Task statement. Return verbatim all lines from the first one in the records to the line with "й вечер (при", both ends kept.

(Saved data entries)
= = = =

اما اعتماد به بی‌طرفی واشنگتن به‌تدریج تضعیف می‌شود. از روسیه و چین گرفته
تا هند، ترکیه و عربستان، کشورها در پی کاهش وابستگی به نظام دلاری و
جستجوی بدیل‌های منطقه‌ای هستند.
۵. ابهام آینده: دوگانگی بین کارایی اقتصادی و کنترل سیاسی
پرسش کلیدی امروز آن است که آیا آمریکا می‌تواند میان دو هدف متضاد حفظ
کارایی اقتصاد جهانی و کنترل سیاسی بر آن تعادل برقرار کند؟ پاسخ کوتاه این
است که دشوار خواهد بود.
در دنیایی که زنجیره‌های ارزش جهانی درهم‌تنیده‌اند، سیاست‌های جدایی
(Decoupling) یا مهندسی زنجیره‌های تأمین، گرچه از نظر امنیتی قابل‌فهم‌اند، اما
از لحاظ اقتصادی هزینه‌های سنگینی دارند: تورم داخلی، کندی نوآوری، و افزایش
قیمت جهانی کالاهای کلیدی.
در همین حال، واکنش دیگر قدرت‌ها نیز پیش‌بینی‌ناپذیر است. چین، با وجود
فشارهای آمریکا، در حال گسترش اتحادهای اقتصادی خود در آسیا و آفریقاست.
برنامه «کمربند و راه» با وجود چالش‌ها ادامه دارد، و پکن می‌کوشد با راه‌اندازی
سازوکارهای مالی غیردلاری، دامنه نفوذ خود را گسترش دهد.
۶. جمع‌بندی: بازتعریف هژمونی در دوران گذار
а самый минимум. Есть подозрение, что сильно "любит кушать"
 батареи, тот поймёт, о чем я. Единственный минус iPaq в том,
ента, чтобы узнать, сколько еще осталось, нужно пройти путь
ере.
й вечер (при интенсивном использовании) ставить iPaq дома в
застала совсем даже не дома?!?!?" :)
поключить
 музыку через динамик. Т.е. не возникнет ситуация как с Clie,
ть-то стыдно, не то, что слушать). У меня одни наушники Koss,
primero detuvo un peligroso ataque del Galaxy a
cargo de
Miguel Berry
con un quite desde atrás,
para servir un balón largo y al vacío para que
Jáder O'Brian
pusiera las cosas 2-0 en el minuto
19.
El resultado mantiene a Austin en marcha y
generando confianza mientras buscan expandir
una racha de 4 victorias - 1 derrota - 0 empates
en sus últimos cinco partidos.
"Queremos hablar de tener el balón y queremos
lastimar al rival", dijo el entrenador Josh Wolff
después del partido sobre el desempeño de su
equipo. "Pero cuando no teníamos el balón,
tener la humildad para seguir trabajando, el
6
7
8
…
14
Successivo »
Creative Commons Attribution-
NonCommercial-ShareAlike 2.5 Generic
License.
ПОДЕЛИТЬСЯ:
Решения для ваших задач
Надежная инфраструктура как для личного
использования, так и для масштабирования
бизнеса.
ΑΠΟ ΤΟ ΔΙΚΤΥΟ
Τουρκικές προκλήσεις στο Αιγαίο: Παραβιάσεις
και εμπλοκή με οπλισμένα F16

= = = =

Final answer.
اما اعتماد به بی‌طرفی واشنگتن به‌تدریج تضعیف می‌شود. از روسیه و چین گرفته
تا هند، ترکیه و عربستان، کشورها در پی کاهش وابستگی به نظام دلاری و
جستجوی بدیل‌های منطقه‌ای هستند.
۵. ابهام آینده: دوگانگی بین کارایی اقتصادی و کنترل سیاسی
پرسش کلیدی امروز آن است که آیا آمریکا می‌تواند میان دو هدف متضاد حفظ
کارایی اقتصاد جهانی و کنترل سیاسی بر آن تعادل برقرار کند؟ پاسخ کوتاه این
است که دشوار خواهد بود.
در دنیایی که زنجیره‌های ارزش جهانی درهم‌تنیده‌اند، سیاست‌های جدایی
(Decoupling) یا مهندسی زنجیره‌های تأمین، گرچه از نظر امنیتی قابل‌فهم‌اند، اما
از لحاظ اقتصادی هزینه‌های سنگینی دارند: تورم داخلی، کندی نوآوری، و افزایش
قیمت جهانی کالاهای کلیدی.
در همین حال، واکنش دیگر قدرت‌ها نیز پیش‌بینی‌ناپذیر است. چین، با وجود
فشارهای آمریکا، در حال گسترش اتحادهای اقتصادی خود در آسیا و آفریقاست.
برنامه «کمربند و راه» با وجود چالش‌ها ادامه دارد، و پکن می‌کوشد با راه‌اندازی
سازوکارهای مالی غیردلاری، دامنه نفوذ خود را گسترش دهد.
۶. جمع‌بندی: بازتعریف هژمونی در دوران گذار
а самый минимум. Есть подозрение, что сильно "любит кушать"
 батареи, тот поймёт, о чем я. Единственный минус iPaq в том,
ента, чтобы узнать, сколько еще осталось, нужно пройти путь
ере.
й вечер (при интенсивном использовании) ставить iPaq дома в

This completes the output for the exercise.